▸ Short exercise
Render the data below as a Markdown table with the columns Row and Line, numbering each non-blank line. Leave the pictures out of the answer.

▸ Source material
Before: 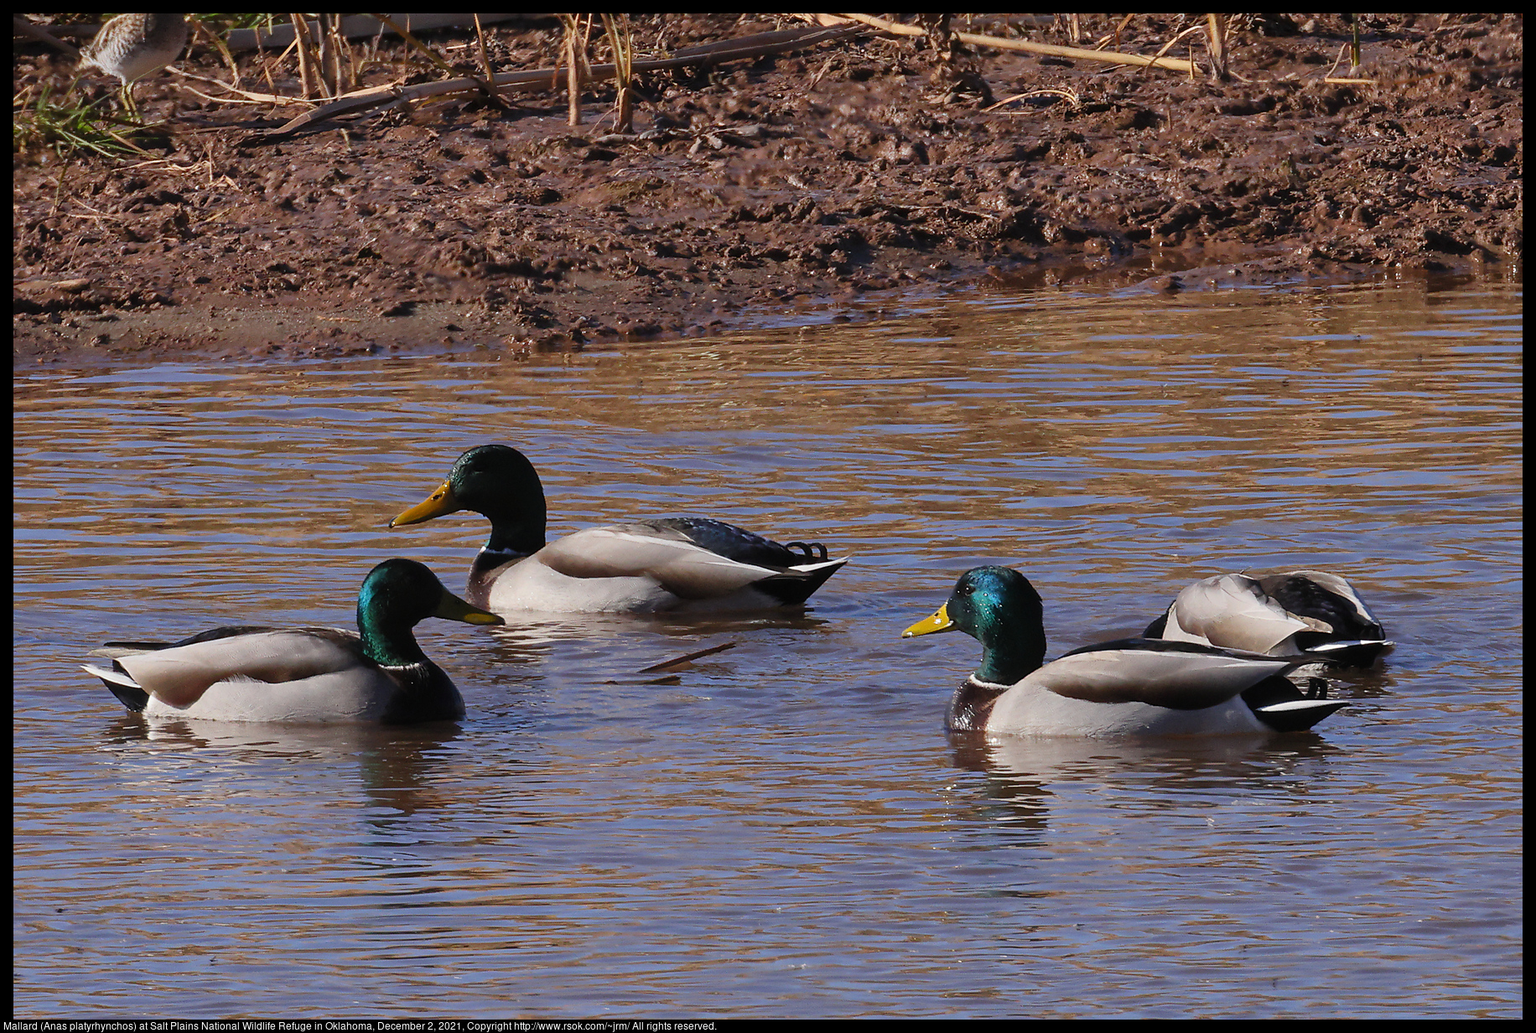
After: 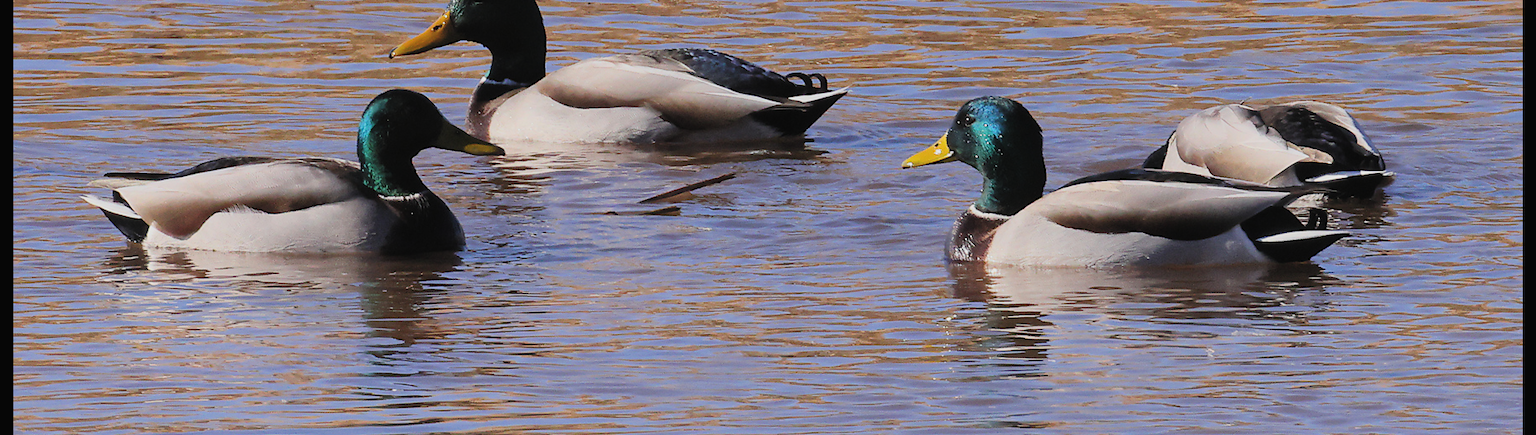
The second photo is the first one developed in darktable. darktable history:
filmic rgb: black relative exposure -7.47 EV, white relative exposure 4.83 EV, hardness 3.4, color science v6 (2022)
exposure: black level correction -0.005, exposure 0.625 EV, compensate highlight preservation false
crop: top 45.466%, bottom 12.272%
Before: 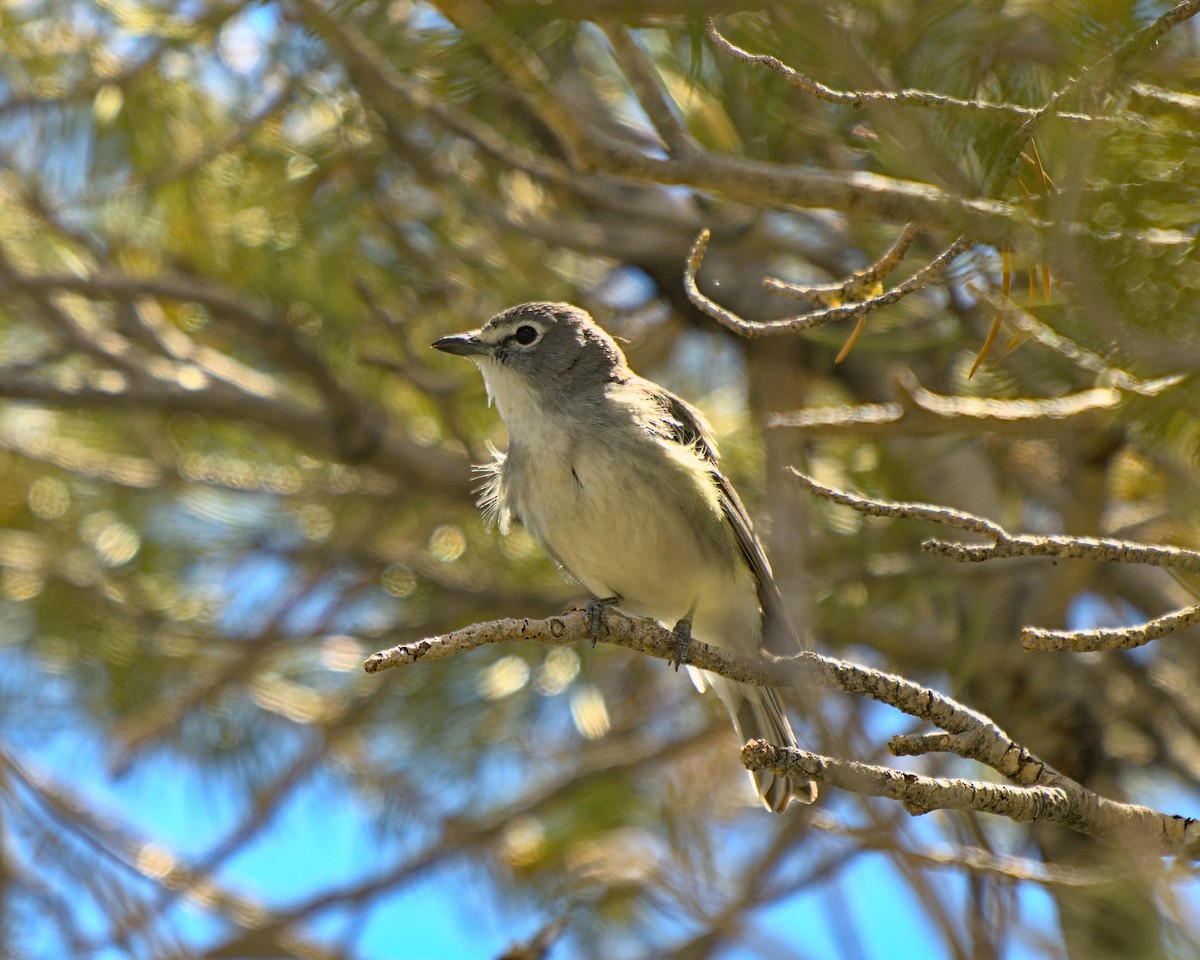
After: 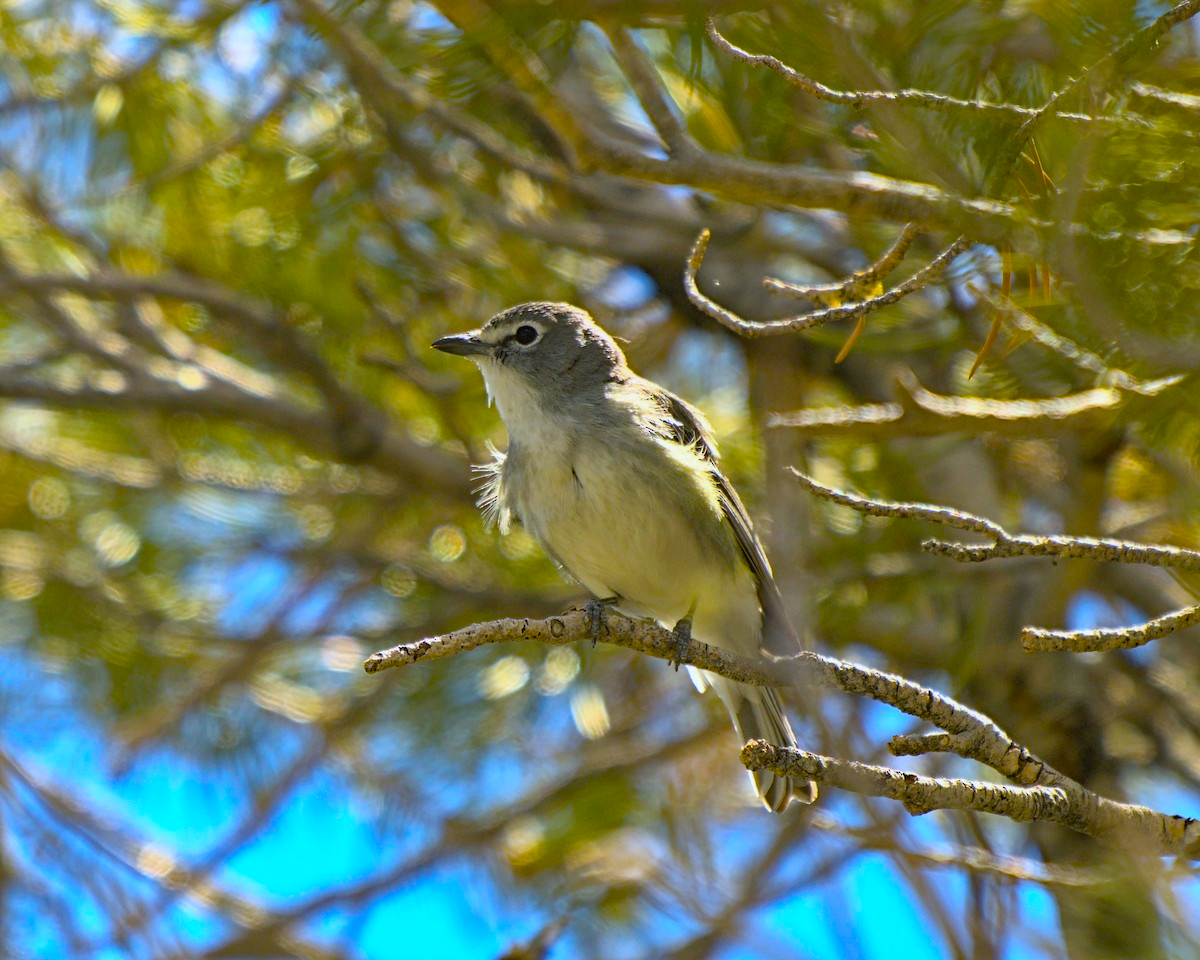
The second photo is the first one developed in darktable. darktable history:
color balance rgb: perceptual saturation grading › global saturation 30%, global vibrance 20%
white balance: red 0.954, blue 1.079
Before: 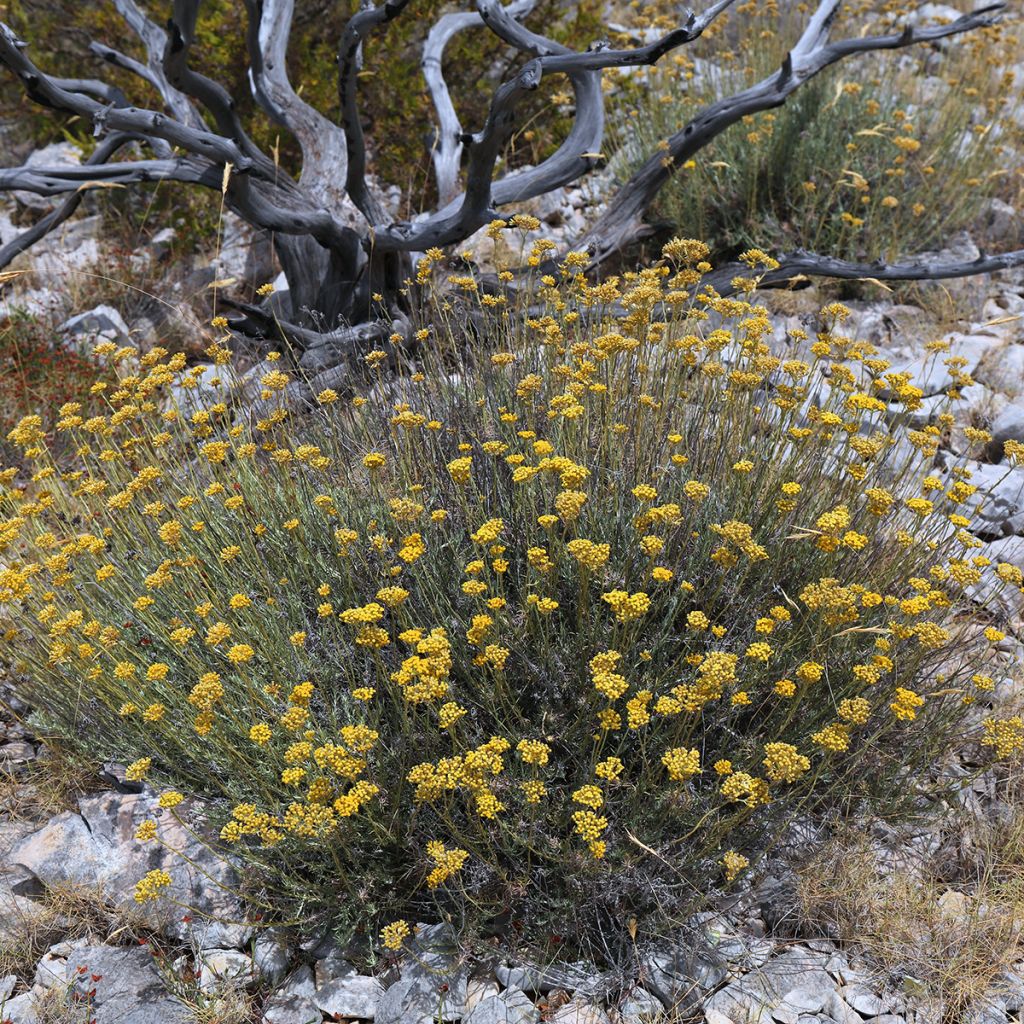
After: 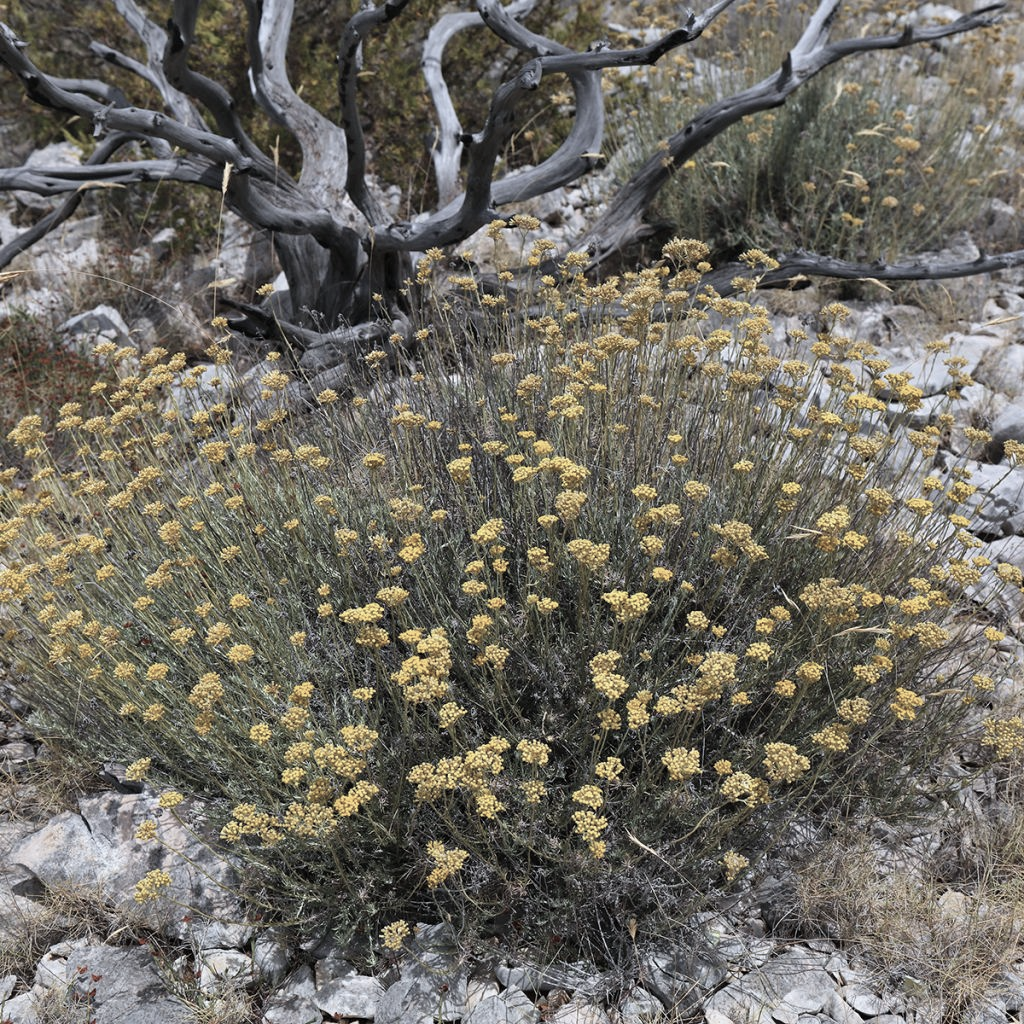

▸ The answer
| Row | Line |
|---|---|
| 1 | Before:  |
| 2 | After:  |
| 3 | The second photo is the first one developed in darktable. darktable history: |
| 4 | filmic rgb: black relative exposure -7.47 EV, white relative exposure 4.83 EV, hardness 3.4, color science v6 (2022) |
| 5 | exposure: black level correction -0.005, exposure 0.625 EV, compensate highlight preservation false |
| 6 | crop: top 45.466%, bottom 12.272% |
| 7 | Before:  |
| 8 | After:  |
| 9 | The second photo is the first one developed in darktable. darktable history: |
| 10 | color balance rgb: perceptual saturation grading › global saturation 30%, global vibrance 20% |
| 11 | white balance: red 0.954, blue 1.079 |
| 12 | Before:  |
| 13 | After:  |